Diane (Monaghan) leads a solitary and carefree life as a trucker, punctuating her driving with nights of hard drinking and one night stands. But when her ex is admitted to hospital with a terminal illness, she is unexpectedly reunited with her estranged 11-year-old son Peter (Bennett) which is shock to the system for both of them.
Making estranged parent-child relationship films work depend largely on two things – the script and the actors. In Trucker, debut filmmaker James Mottern has both nailed. Although the story may sound trite and clichéd it’s all in the handling and while Jimmy Bennett is good as the disillusioned and apparently unwanted Peter, the real star is Michelle Monaghan in the lead role. She demands attention with a largely angry but always controlled performance and is utterly believable as the tough trucker.

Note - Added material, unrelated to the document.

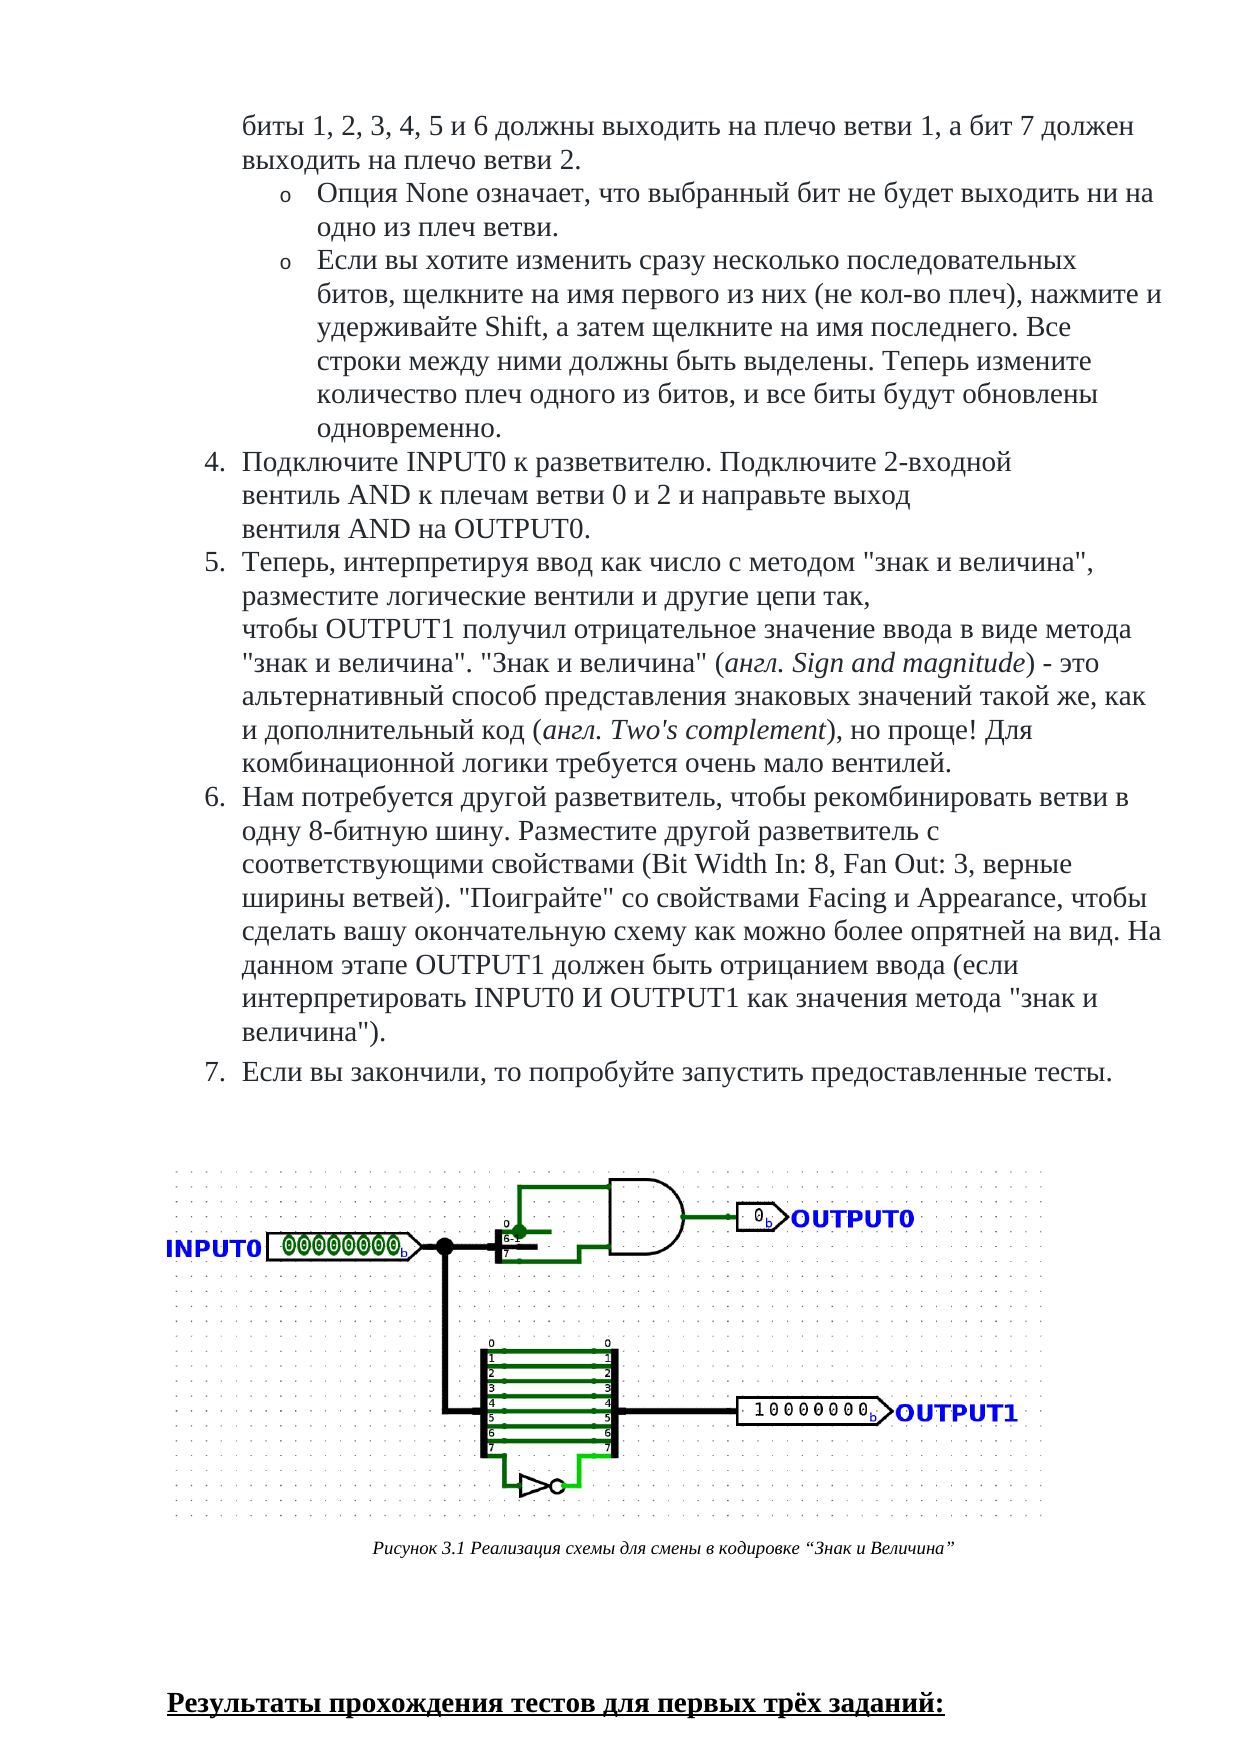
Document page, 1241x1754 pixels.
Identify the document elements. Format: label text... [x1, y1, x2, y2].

Faced with a past she had all but moved on from, she now has to revisit it in the starkest possible way. Life, once so simple, can no longer be that way and tough situations require tough decisions, not only from her but also from her son. The interaction between the two is key to the watchability of the film and the subtle shifts in their feelings towards each other is engrossing.
The beauty of the script is that it feels real – there are grey areas aplenty and it seems that both Peter and Diane are entirely justified in believing that what they’re feeling and how they’re behaving. It would be easy to make such a story overly sentimental and so it’s to Mottern’s huge credit that Trucker manages to be affecting without ever veering into schmaltz. Engaging, moving and wonderfully performed, this is a small film that deserves a big audience.